Throughout their set, the band members fill the breaks between songs by sending the audience up into laughter, creating an amicable climate that complemented their music well. Their last couple songs, Getting Married and Dreaming Of keep with their style of thoughtful, honest imagery, with lyrics like ‘dancing around the room’ and ‘let’s fade away together’, backed up by instrumentals perfectly harmonized to create their pleasurable performance. The end of their set is met with cheers and enthusiasm from the audience, hooked on Coastal Club’s infectious melodies.

The second act of the night veers us away from West Coast tunes and instead to the ‘swampy soul’ of the South with husband-wife duo Jessie Smith. The two hop up on stage armed only with an acoustic guitar and Jessie’s impassioned, mesmerizing voice. Everyone is immediately overcome with a sense of an awe as she speaks of her philosophy of ‘doing what you love, forget about the money, you’ll be happy anyway’. As her words give way to song, it is impossible to look away from the physicality of her performance – the claps of her hands and stomps of her feet reverberate around the room and she soon has everyone in the crowd clapping along with her.

Jessie Smith’s Southern roots shine through in the rousing anthem Been in the Storm, with honest, gritty lyrics that tell of God, pain, and the difficult path to redemption. The mix of country, jazz, and soul influences in her music act as powerful binaries rallying every member of the concert’s varied audio-profiles into appreciating her message of empowerment and spirituality. Her husband’s dusky, moody guitar lines accompany the deep sadness and emotion in her vocals well, the whole set resounds as an extremely connective performance that leaves us all fans of their unique brand of ‘swampy soul’.

Our night of musical exploration is wrapped up with a sultry performance by Chicago rapper LA VanGogh. A couple audience members sitting next to me get up to join him, embodying Sofar’s belief that everyone there is present to enjoy the music. VanGogh’s onstage presence is entertaining and conversational, a fact that he himself notes with ‘I should get into stand-up.’ He points out how, as with every act, the audience greets him with energy and enthusiasm, ready for his take on the up-and-coming Chicago music scene. The first song, Where Are You Now?, features VanGogh accompanied by two soulful vocalists, setting a mellow and moody sound for their act. He then abruptly breaks into a clever, original rap as varied and compelling as the members of the band backing him up, their synergy keeping with the groove of the night’s other acts.

LA VanGogh’s charisma shines through as he explores with vulnerability and thoughtfulness the thorniest of issues: mental health, student debt, addiction. His deft wordplay and fluid rhythm keep the audience rapt as he punctuates heavy emotional content with jokes on the audience, his bandmates, and most often, himself.

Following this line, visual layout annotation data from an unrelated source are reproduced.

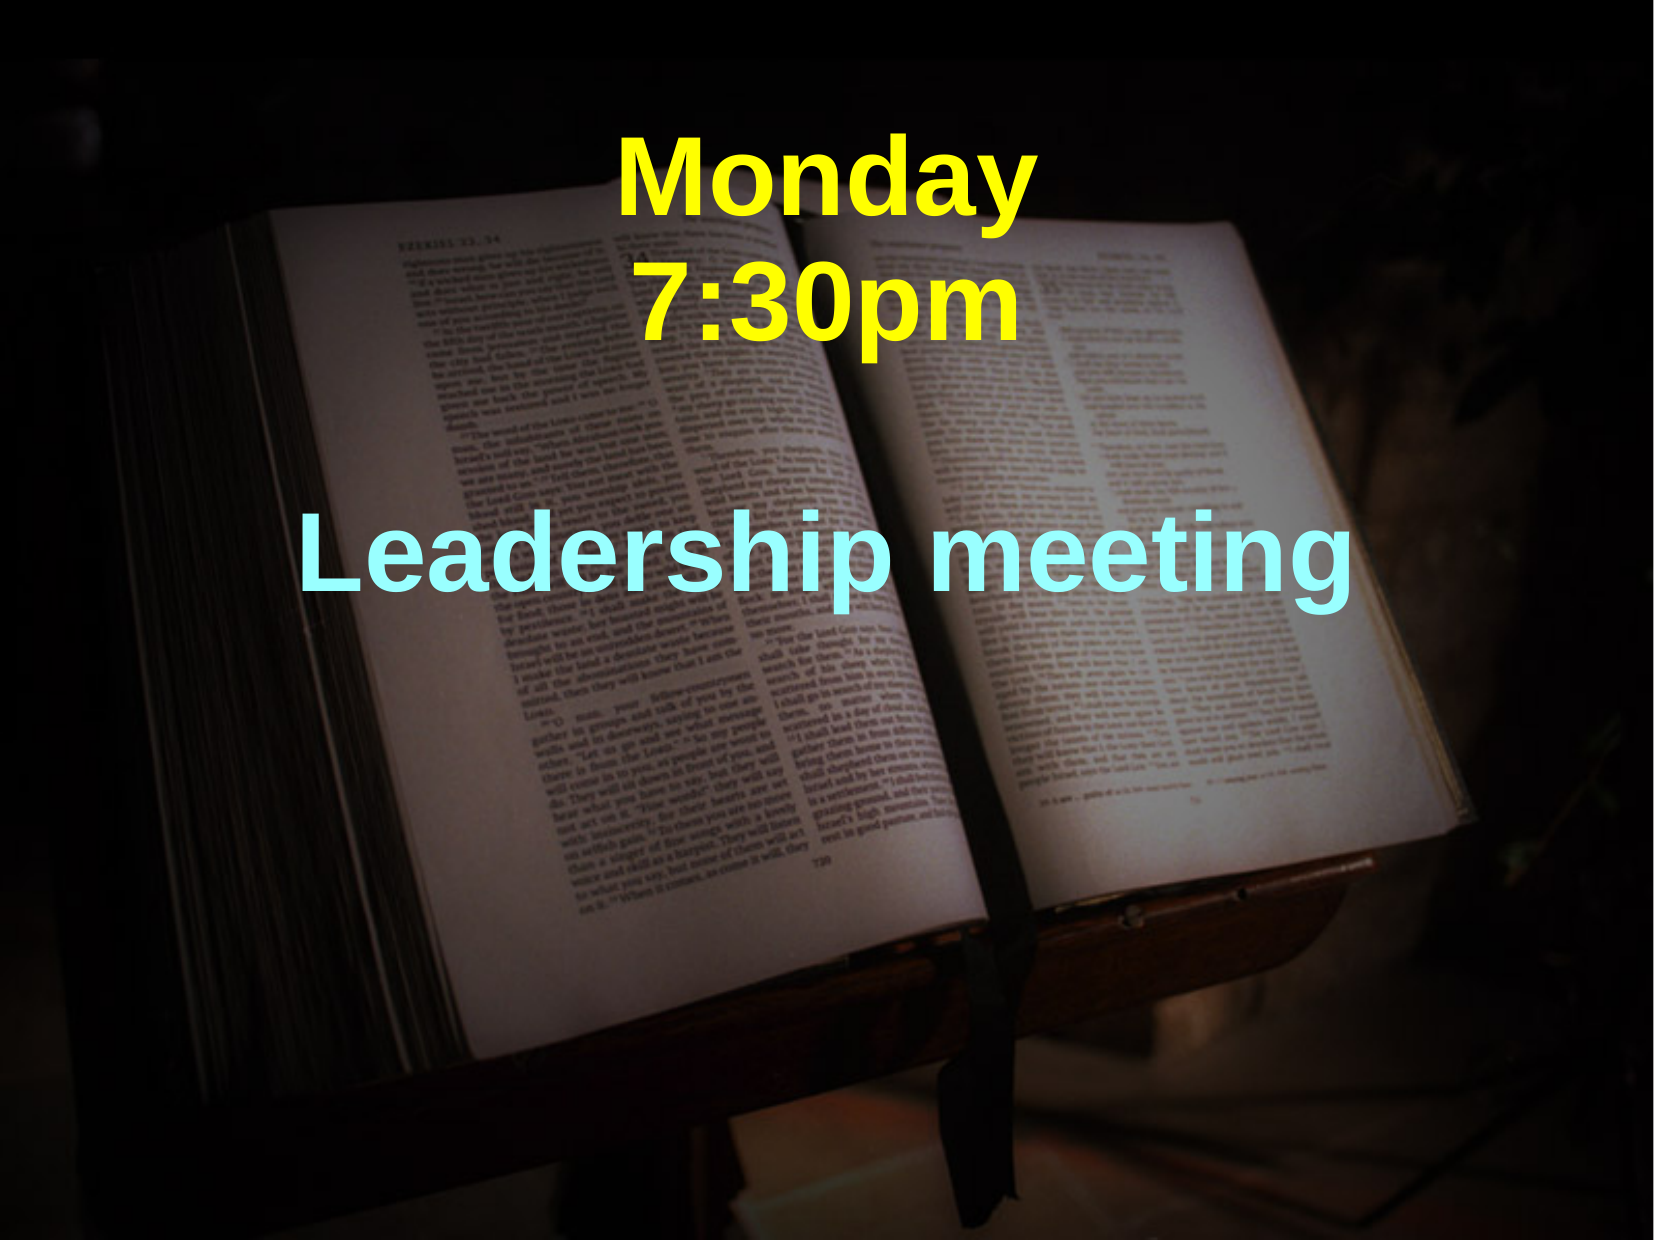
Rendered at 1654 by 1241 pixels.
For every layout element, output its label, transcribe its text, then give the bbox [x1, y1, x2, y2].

text_box Monday 7:30pm Leadership meeting [118, 106, 1536, 1182]
picture [0, 0, 1654, 1240]
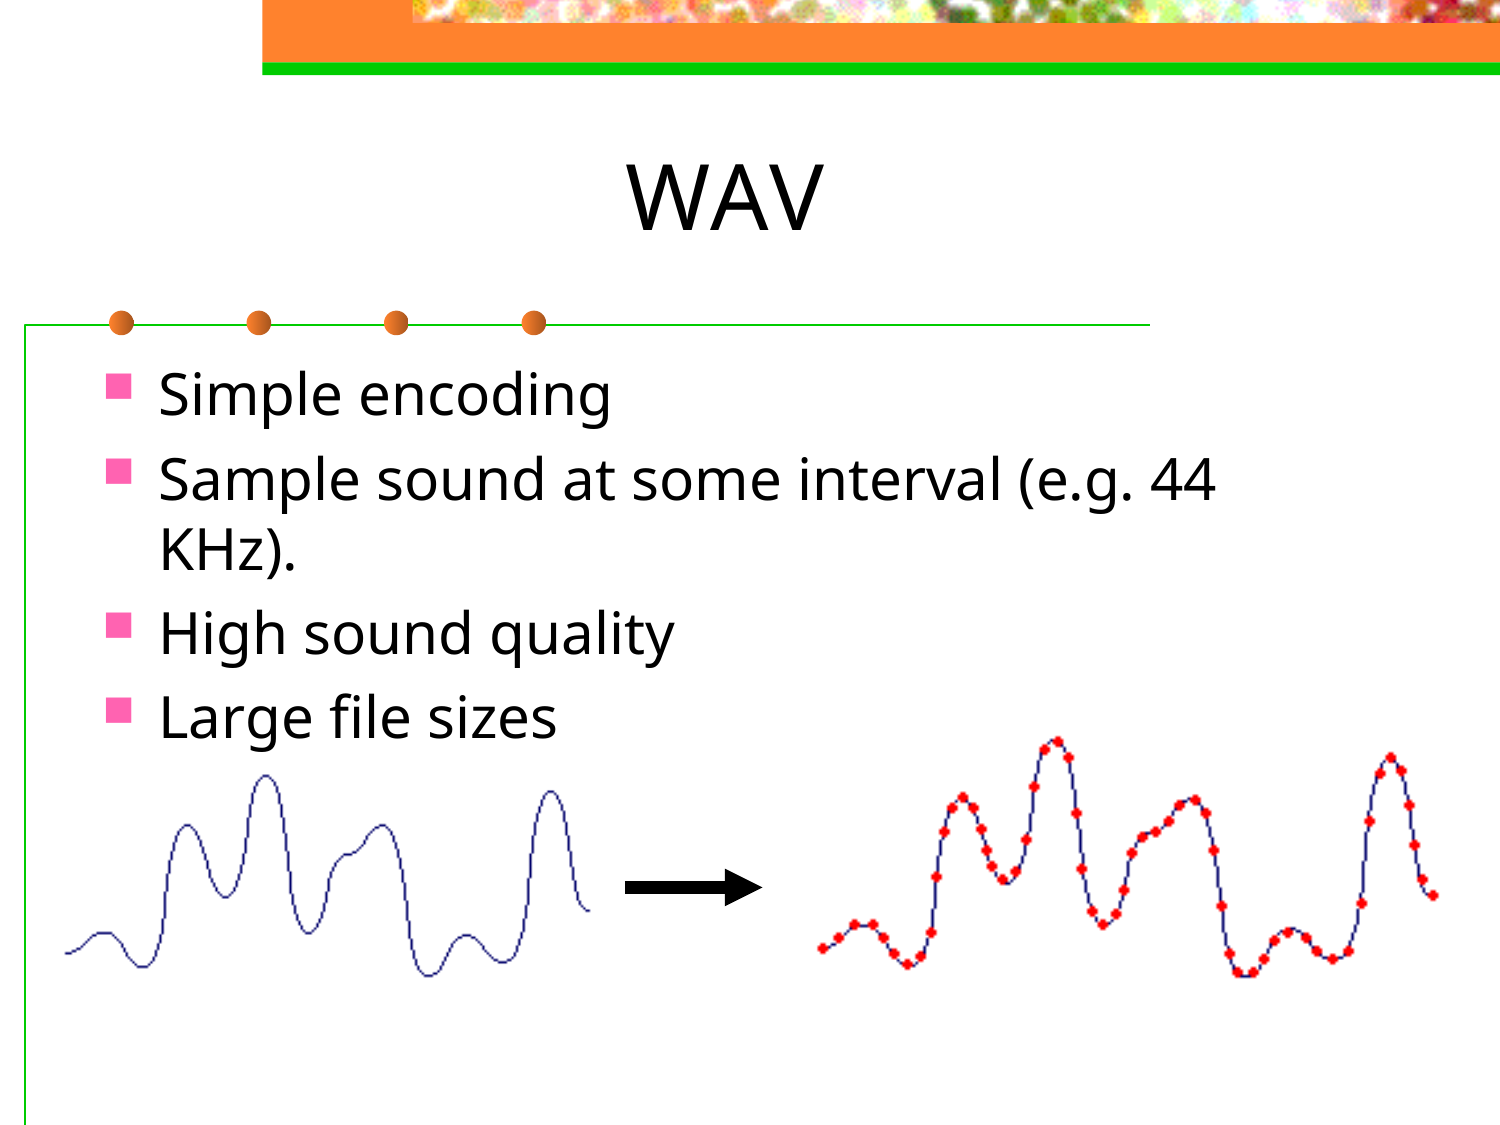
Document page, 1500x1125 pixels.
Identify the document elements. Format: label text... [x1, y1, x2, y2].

picture [412, 0, 1500, 23]
picture [800, 724, 1463, 1005]
list Simple encoding Sample sound at some interval (e.g. 44 KHz). High sound quality Large file sizes [87, 350, 1363, 759]
picture [50, 762, 613, 1000]
title WAV [87, 99, 1363, 288]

His freewheeling style is apparent as he casually breaks into a sensual cover of Nelly’s club anthem Ride Wit Me, much to the crowd’s excitement as they chant along to the well-known verse ‘Hey, must be the money!’ Although it’s a combination 

that has us anxiously in suspense, there remain a general consistency and confidence in his act that makes it clear he and his motley group are each seasoned performers in their own right.

Upon talking to crowd members after the performances, longtime attendees agree that Champaign’s concert was a worthy addition to the canon of Sofar shows happening all over the world that night, 384 in total. I’m struck by how open-minded the concertgoers are while acknowledging that artists focusing on gritty bluegrass or Chicago-style rap may not be the first in their playlists, they can still appreciate a good performance when they see one. With no prior knowledge of who was going to be playing, they trusted the Sofar team to introduce them to three diverse, innovative acts that they couldn’t wait to hear more from—given the riotous applause at the end of the night, it looks like they delivered in full.